* **ABOUT THIS TASK**:
The expected result is every line of the records, printed exactly.

Top of DATA RECORDS

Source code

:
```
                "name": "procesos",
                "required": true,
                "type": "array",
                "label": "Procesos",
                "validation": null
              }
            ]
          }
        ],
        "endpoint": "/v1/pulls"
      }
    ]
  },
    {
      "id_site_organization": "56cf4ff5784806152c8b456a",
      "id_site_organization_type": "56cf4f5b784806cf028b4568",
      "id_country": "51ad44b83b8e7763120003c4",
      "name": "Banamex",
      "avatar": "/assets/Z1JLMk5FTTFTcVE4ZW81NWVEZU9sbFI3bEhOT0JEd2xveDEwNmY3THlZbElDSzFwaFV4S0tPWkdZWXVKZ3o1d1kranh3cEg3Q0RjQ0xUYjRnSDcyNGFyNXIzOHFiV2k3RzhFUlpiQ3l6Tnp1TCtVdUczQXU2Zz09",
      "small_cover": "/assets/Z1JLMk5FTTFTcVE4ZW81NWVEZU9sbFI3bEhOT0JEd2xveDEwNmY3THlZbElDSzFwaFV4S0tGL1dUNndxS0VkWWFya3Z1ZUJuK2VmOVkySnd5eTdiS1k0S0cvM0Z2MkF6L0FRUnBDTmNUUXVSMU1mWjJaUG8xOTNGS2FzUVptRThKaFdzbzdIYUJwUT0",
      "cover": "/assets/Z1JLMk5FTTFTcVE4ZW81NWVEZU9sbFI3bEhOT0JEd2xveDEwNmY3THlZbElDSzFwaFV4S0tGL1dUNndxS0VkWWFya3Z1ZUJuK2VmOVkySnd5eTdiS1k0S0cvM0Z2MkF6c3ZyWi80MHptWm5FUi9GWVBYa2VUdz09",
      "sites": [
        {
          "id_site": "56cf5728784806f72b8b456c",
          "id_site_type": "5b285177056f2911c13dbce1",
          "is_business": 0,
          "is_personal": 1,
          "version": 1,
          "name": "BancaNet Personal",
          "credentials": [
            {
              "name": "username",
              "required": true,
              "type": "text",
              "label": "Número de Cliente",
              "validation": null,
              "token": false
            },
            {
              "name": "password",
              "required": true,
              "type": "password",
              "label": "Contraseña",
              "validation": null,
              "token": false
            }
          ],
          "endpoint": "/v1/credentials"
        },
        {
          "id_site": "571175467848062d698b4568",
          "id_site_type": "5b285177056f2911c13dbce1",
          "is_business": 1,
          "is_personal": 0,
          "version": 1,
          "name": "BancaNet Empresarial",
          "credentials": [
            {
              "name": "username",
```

Bottom of DATA RECORDS

* **OUTPUT**:
Source code

:
```
                "name": "procesos",
                "required": true,
                "type": "array",
                "label": "Procesos",
                "validation": null
              }
            ]
          }
        ],
        "endpoint": "/v1/pulls"
      }
    ]
  },
    {
      "id_site_organization": "56cf4ff5784806152c8b456a",
      "id_site_organization_type": "56cf4f5b784806cf028b4568",
      "id_country": "51ad44b83b8e7763120003c4",
      "name": "Banamex",
      "avatar": "/assets/Z1JLMk5FTTFTcVE4ZW81NWVEZU9sbFI3bEhOT0JEd2xveDEwNmY3THlZbElDSzFwaFV4S0tPWkdZWXVKZ3o1d1kranh3cEg3Q0RjQ0xUYjRnSDcyNGFyNXIzOHFiV2k3RzhFUlpiQ3l6Tnp1TCtVdUczQXU2Zz09",
      "small_cover": "/assets/Z1JLMk5FTTFTcVE4ZW81NWVEZU9sbFI3bEhOT0JEd2xveDEwNmY3THlZbElDSzFwaFV4S0tGL1dUNndxS0VkWWFya3Z1ZUJuK2VmOVkySnd5eTdiS1k0S0cvM0Z2MkF6L0FRUnBDTmNUUXVSMU1mWjJaUG8xOTNGS2FzUVptRThKaFdzbzdIYUJwUT0",
      "cover": "/assets/Z1JLMk5FTTFTcVE4ZW81NWVEZU9sbFI3bEhOT0JEd2xveDEwNmY3THlZbElDSzFwaFV4S0tGL1dUNndxS0VkWWFya3Z1ZUJuK2VmOVkySnd5eTdiS1k0S0cvM0Z2MkF6c3ZyWi80MHptWm5FUi9GWVBYa2VUdz09",
      "sites": [
        {
          "id_site": "56cf5728784806f72b8b456c",
          "id_site_type": "5b285177056f2911c13dbce1",
          "is_business": 0,
          "is_personal": 1,
          "version": 1,
          "name": "BancaNet Personal",
          "credentials": [
            {
              "name": "username",
              "required": true,
              "type": "text",
              "label": "Número de Cliente",
              "validation": null,
              "token": false
            },
            {
              "name": "password",
              "required": true,
              "type": "password",
              "label": "Contraseña",
              "validation": null,
              "token": false
            }
          ],
          "endpoint": "/v1/credentials"
        },
        {
          "id_site": "571175467848062d698b4568",
          "id_site_type": "5b285177056f2911c13dbce1",
          "is_business": 1,
          "is_personal": 0,
          "version": 1,
          "name": "BancaNet Empresarial",
          "credentials": [
            {
              "name": "username",
```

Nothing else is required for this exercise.